A comprehensive dataset of magnetic resonance enterography images with intestinal segment annotations

Zhangnan Zhong1,2, Li Huang3, Shi-Ting Feng3

  • 1Medical AI Lab, School of Biomedical Engineering, Shenzhen University Medical School, Shenzhen University, Shenzhen, 518060, China.

Scientific Data
|March 12, 2025
PubMed

Insights

Researchers created a new dataset of whole-bowel MRI scans for Inflammatory Bowel Disease (IBD) patients.
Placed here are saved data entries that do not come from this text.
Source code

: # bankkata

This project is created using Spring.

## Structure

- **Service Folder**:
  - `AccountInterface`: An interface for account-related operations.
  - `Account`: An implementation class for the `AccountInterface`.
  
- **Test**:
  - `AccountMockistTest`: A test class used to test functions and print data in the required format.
This resource aids in developing AI tools for faster, automated diagnosis and monitoring of IBD using magnetic resonance enterography.

Area of Science:

  • Medical Imaging
  • Artificial Intelligence
  • Gastroenterology

Background:

  • Inflammatory Bowel Disease (IBD) diagnosis and monitoring rely on Magnetic Resonance Enterography (MRE).
  • Manual segmentation of bowel segments in MRE is labor-intensive and challenging for radiologists.
  • Deep learning for medical image segmentation requires large, annotated datasets, which are currently lacking for IBD MRE.

Purpose of the Study:

  • To address the need for a comprehensive dataset for AI development in IBD.
  • To create a high-quality, publicly available dataset of annotated whole-bowel MRE images.
  • To establish benchmark results for state-of-the-art segmentation methods on this new dataset.

Main Methods:

  • Collected MRE data (coronal HASTE sequences) from 114 IBD patients who ingested 2.5% mannitol.
  • Annotated 1600-2000 mL bowel images per patient into ten distinct segments with pixel-level precision.
  • Radiologists meticulously labeled the contours of each bowel segment.

Main Results:

  • Established a novel, high-quality dataset of whole-bowel MR images specifically for IBD.
  • The dataset includes fine pixel-level annotations for ten bowel segments.
  • Validated the performance of several leading AI segmentation techniques on the dataset.

Conclusions:

  • The developed dataset provides a crucial resource for advancing AI research in IBD.
  • This work facilitates the development of automated tools for MRE analysis in IBD.
  • The dataset and benchmark results pave the way for improved IBD diagnosis and management.